Extracted entries
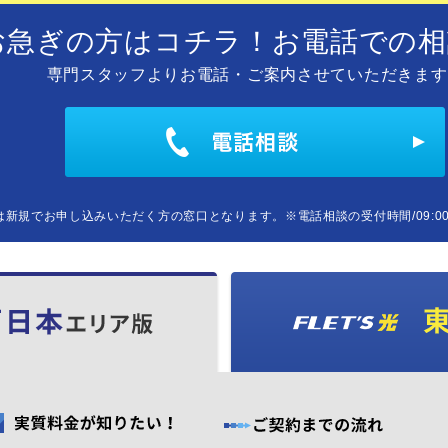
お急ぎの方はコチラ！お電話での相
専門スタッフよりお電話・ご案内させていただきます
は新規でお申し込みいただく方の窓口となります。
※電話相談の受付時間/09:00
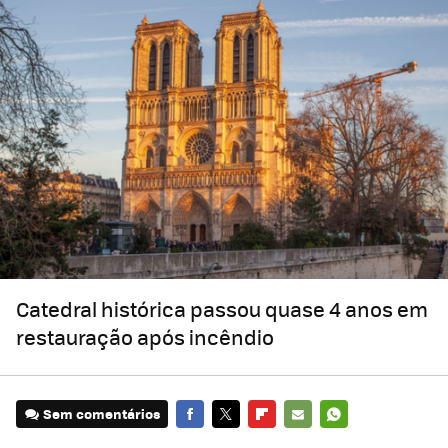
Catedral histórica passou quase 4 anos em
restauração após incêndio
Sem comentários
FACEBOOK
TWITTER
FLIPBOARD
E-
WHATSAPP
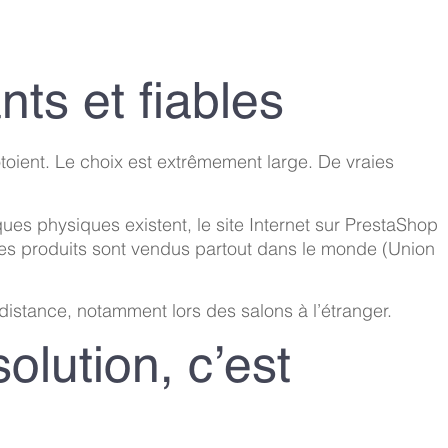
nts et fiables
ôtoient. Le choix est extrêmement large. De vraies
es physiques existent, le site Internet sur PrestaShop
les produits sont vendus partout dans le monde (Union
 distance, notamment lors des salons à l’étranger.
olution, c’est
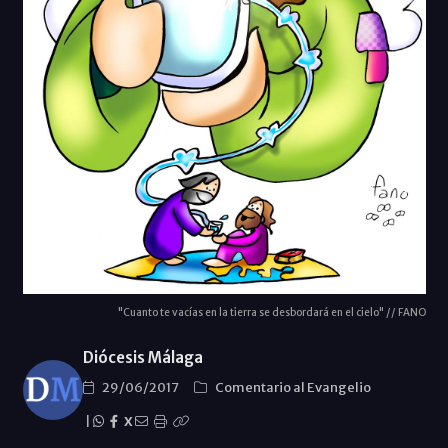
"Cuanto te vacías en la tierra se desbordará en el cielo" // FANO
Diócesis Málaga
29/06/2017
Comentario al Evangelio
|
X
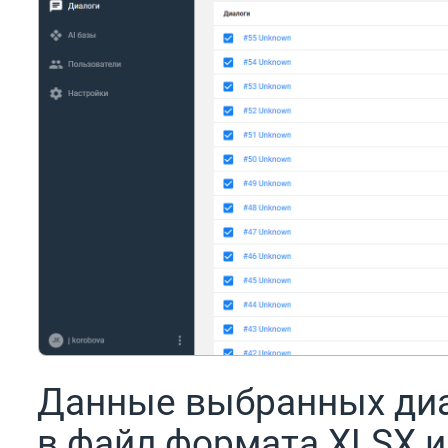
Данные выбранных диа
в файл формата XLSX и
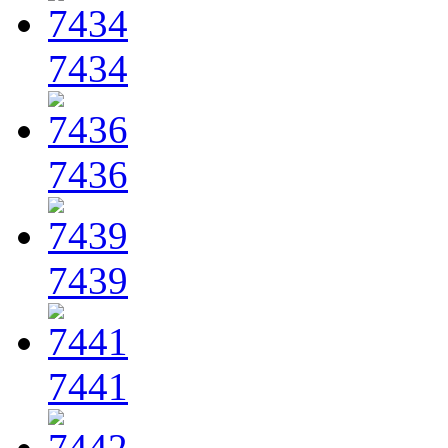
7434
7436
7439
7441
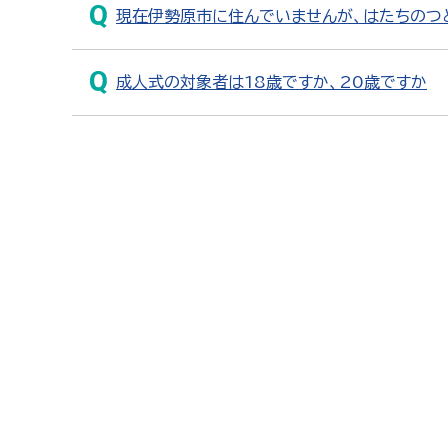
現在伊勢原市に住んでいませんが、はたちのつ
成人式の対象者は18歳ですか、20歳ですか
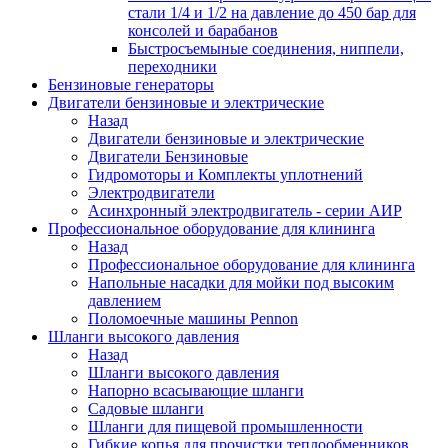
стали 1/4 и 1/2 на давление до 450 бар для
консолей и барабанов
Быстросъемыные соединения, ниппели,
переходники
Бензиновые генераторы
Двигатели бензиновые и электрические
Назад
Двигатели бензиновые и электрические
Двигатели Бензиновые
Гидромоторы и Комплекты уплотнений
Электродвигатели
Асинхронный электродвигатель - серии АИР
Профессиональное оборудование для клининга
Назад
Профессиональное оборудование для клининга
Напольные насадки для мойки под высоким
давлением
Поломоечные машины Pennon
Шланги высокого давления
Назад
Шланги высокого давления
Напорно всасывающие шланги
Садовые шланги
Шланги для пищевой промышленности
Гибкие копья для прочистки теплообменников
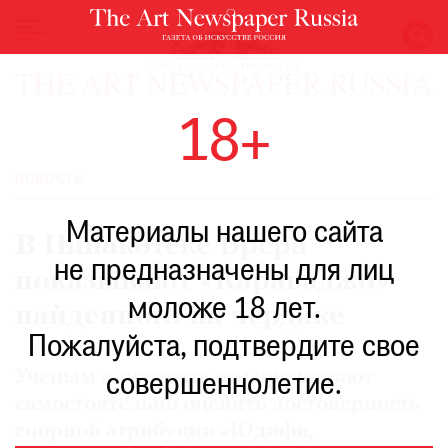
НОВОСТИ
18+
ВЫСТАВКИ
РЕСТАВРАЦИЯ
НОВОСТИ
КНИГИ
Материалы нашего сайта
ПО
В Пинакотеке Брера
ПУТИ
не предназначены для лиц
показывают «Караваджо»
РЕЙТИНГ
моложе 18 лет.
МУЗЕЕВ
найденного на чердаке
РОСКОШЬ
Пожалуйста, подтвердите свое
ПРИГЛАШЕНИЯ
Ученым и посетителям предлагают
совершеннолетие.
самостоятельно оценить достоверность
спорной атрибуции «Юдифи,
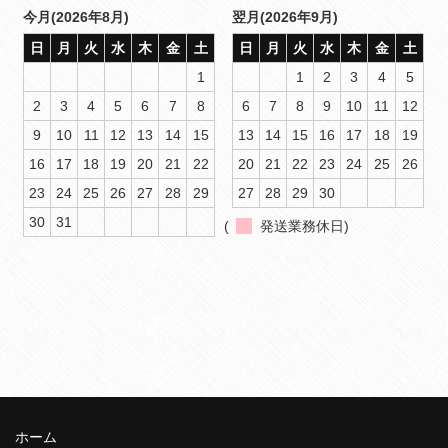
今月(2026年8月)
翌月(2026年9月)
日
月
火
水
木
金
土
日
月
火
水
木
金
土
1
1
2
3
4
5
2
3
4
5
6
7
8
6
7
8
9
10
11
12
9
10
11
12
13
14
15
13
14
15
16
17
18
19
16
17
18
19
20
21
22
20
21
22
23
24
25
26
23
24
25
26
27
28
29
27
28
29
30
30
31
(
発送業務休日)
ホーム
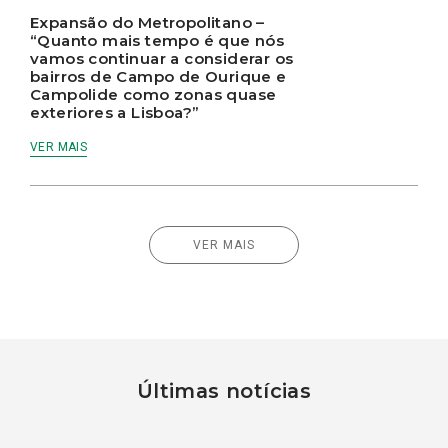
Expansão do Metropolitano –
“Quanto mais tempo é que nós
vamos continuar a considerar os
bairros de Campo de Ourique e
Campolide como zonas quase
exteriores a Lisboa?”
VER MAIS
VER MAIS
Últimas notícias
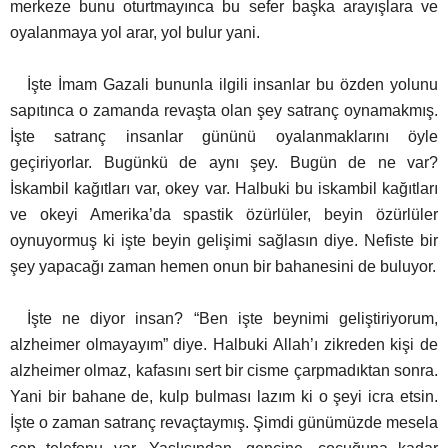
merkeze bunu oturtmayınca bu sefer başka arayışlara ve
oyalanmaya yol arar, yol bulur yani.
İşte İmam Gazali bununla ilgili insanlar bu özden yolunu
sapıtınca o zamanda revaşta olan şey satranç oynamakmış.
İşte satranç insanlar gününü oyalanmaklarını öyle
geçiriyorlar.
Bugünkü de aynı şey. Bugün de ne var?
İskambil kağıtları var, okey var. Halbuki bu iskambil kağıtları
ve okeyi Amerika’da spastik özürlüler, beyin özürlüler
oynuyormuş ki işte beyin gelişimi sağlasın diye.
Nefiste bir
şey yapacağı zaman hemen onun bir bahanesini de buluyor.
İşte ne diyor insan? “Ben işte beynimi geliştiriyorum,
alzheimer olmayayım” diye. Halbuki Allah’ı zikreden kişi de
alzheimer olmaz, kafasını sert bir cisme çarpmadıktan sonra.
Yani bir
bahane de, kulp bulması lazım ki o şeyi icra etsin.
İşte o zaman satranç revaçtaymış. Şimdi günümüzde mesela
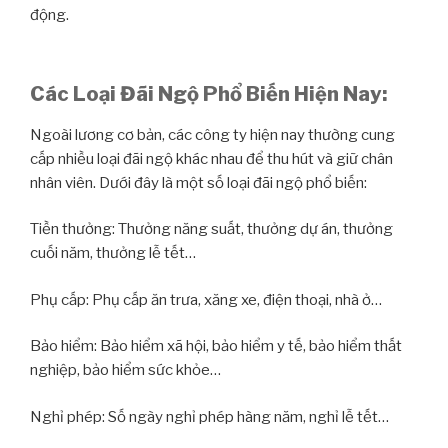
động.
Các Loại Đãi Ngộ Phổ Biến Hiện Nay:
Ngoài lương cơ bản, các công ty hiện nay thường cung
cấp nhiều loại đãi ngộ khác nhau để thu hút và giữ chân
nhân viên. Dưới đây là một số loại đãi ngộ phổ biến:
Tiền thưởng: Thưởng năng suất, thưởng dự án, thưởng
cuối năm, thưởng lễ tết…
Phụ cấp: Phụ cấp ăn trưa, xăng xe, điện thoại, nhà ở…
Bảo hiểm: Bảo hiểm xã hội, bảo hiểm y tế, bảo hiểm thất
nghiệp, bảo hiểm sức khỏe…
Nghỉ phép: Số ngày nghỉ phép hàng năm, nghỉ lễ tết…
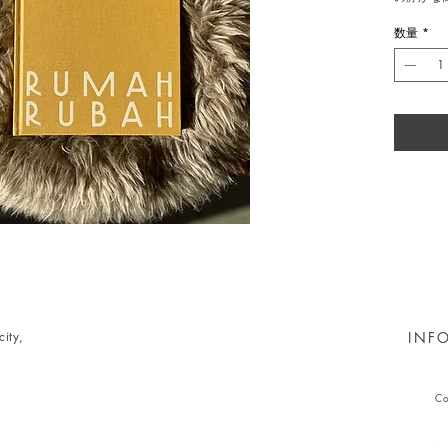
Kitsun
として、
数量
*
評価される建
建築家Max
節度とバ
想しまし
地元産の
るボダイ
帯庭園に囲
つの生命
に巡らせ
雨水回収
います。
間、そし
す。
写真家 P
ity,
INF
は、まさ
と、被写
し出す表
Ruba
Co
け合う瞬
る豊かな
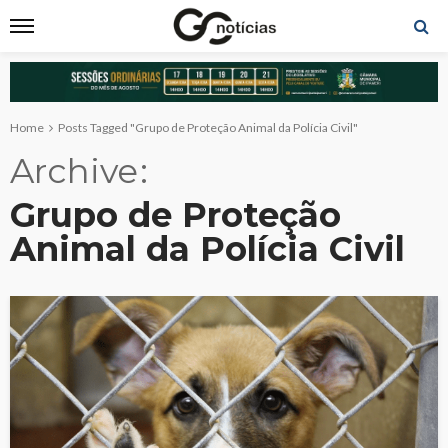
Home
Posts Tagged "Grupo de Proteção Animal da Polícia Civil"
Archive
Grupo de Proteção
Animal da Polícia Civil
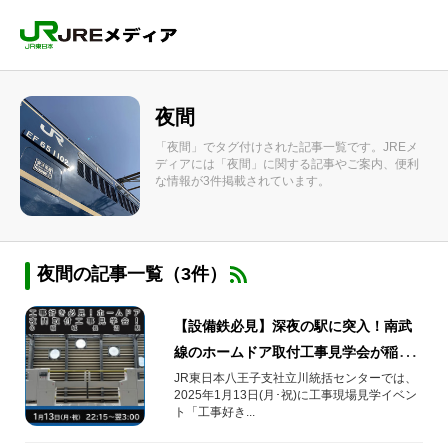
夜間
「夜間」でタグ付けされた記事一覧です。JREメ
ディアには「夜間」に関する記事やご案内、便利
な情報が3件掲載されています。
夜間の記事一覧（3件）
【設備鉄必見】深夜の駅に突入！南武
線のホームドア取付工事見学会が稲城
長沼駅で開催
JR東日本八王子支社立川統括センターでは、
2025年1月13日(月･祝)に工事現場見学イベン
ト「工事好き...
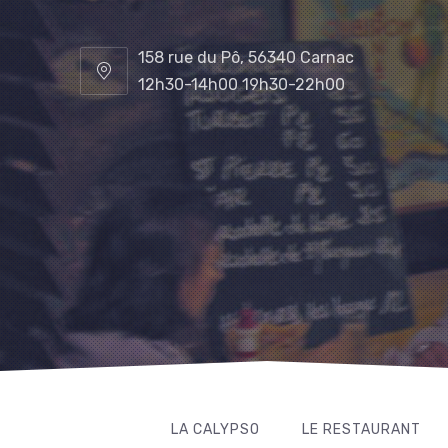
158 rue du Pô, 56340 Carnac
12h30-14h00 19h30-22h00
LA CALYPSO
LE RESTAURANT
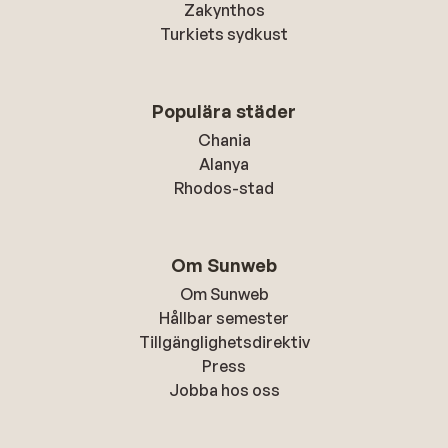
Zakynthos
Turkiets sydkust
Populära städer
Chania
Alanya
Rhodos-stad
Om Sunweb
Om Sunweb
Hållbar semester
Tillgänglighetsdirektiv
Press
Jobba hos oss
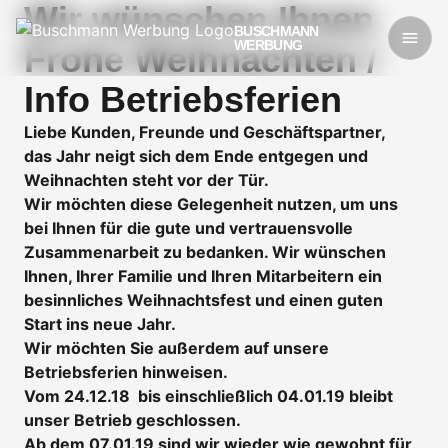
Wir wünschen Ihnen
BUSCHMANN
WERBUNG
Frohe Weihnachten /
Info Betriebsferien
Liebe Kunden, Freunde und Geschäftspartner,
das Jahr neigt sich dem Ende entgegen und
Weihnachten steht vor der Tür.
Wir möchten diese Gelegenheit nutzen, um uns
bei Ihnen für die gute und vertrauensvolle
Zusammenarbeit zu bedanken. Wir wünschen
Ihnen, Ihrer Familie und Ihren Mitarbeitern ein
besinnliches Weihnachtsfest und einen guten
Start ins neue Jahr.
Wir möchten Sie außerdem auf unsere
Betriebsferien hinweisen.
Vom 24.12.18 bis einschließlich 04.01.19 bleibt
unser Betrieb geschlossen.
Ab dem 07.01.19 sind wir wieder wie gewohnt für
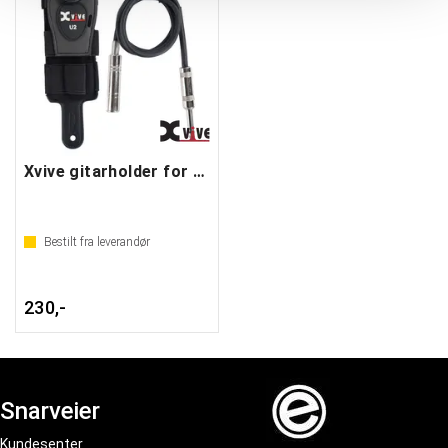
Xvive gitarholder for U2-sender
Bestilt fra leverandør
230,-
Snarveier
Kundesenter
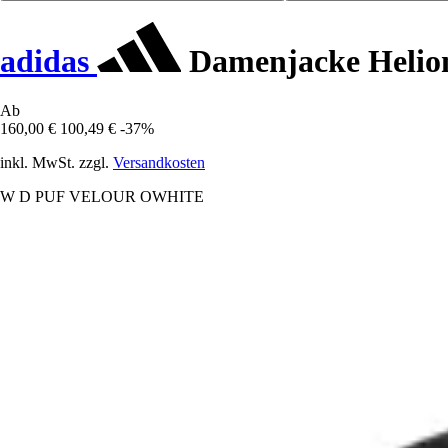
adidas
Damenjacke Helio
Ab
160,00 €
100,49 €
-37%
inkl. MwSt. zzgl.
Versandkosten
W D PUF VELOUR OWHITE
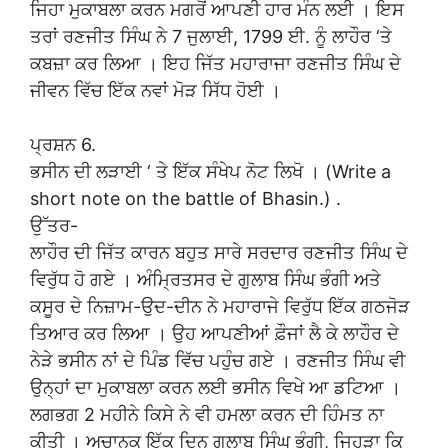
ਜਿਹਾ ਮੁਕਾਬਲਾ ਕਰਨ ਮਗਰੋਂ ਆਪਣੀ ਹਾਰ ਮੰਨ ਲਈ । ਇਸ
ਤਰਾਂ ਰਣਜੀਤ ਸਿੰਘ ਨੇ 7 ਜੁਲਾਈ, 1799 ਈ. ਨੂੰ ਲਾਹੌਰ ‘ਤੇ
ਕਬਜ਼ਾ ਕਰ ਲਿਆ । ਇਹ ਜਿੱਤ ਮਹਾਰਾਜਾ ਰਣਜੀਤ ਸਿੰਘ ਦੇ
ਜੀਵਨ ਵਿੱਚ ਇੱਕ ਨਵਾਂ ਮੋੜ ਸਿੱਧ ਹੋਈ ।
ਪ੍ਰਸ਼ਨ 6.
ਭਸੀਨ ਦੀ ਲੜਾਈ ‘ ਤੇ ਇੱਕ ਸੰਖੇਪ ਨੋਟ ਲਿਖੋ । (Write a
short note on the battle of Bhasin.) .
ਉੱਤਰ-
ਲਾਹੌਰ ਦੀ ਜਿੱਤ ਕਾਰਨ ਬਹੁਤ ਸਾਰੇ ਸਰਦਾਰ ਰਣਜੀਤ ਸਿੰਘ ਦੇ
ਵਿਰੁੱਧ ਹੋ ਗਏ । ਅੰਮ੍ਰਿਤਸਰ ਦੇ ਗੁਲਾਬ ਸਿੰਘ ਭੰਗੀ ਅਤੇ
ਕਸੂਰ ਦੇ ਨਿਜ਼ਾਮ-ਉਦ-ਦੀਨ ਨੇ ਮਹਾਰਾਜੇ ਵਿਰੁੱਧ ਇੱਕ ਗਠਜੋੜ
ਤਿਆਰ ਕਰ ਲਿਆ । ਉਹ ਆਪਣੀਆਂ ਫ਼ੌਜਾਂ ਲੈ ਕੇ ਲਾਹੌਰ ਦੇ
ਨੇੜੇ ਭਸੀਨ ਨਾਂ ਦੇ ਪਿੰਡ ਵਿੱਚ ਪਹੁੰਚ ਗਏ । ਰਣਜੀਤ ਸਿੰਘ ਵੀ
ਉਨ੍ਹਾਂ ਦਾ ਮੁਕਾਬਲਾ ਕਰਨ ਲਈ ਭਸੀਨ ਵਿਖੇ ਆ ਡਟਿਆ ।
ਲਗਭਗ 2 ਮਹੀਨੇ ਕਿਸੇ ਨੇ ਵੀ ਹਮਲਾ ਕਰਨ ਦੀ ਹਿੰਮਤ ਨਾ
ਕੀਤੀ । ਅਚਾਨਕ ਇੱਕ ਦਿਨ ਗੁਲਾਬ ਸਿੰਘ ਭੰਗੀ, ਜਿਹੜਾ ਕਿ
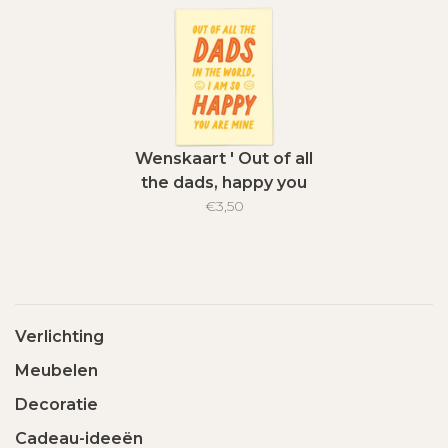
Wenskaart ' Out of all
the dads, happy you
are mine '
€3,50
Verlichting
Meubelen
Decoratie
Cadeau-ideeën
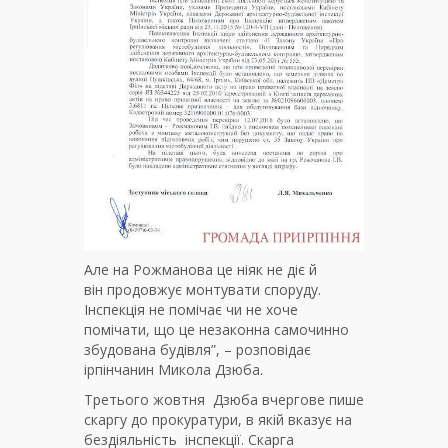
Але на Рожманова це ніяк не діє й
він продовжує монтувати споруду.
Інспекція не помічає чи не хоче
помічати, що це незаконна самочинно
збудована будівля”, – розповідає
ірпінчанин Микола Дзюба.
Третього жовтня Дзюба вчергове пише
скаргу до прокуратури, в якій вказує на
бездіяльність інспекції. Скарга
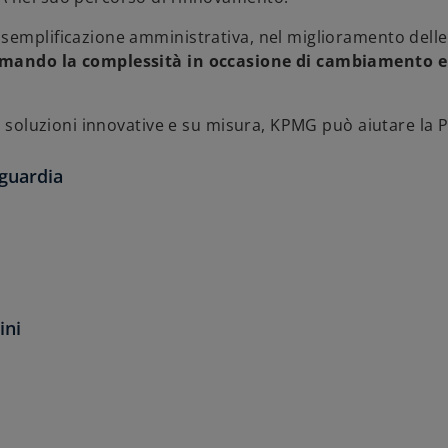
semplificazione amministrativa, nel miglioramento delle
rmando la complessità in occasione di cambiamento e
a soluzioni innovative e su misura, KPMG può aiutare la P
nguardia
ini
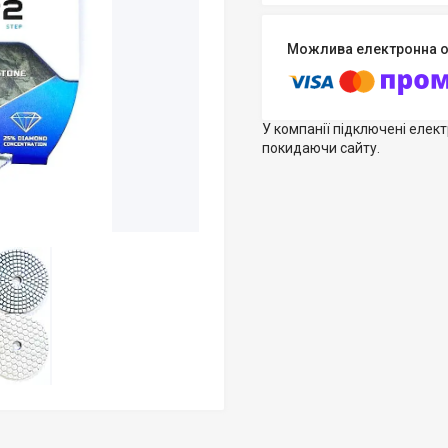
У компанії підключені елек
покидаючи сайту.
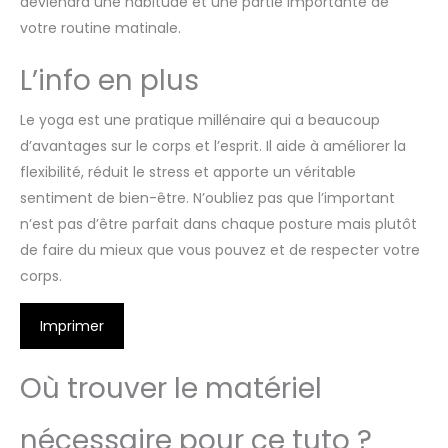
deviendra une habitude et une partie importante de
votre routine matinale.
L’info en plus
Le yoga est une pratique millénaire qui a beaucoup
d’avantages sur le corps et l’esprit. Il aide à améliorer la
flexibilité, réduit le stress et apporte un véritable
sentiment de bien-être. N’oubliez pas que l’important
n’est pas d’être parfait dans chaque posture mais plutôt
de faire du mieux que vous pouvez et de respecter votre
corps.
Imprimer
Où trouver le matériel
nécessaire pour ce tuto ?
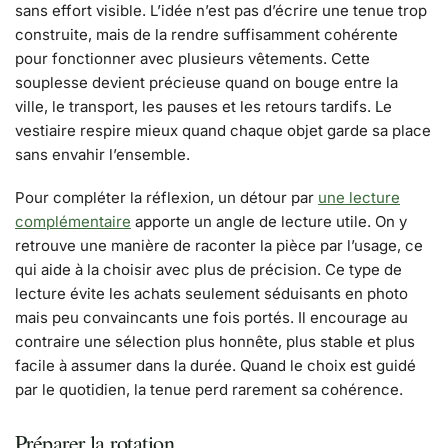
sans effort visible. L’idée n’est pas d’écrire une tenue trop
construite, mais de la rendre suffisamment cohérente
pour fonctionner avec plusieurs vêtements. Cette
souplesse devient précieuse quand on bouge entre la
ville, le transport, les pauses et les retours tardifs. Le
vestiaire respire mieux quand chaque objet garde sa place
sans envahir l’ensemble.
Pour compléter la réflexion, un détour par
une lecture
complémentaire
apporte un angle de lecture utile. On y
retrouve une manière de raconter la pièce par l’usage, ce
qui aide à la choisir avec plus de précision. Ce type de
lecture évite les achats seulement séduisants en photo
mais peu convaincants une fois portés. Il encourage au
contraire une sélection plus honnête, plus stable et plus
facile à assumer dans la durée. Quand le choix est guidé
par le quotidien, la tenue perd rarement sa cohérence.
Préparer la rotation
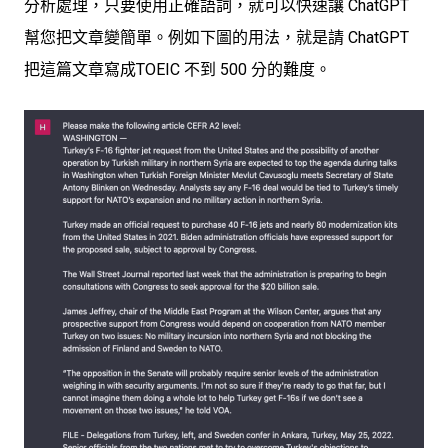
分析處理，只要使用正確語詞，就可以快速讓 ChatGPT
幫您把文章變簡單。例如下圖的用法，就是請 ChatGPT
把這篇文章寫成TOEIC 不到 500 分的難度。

Directions
In the records above, collect each line with "votre".

Answer to the problem
votre routine matinale.
de faire du mieux que vous pouvez et de respecter votre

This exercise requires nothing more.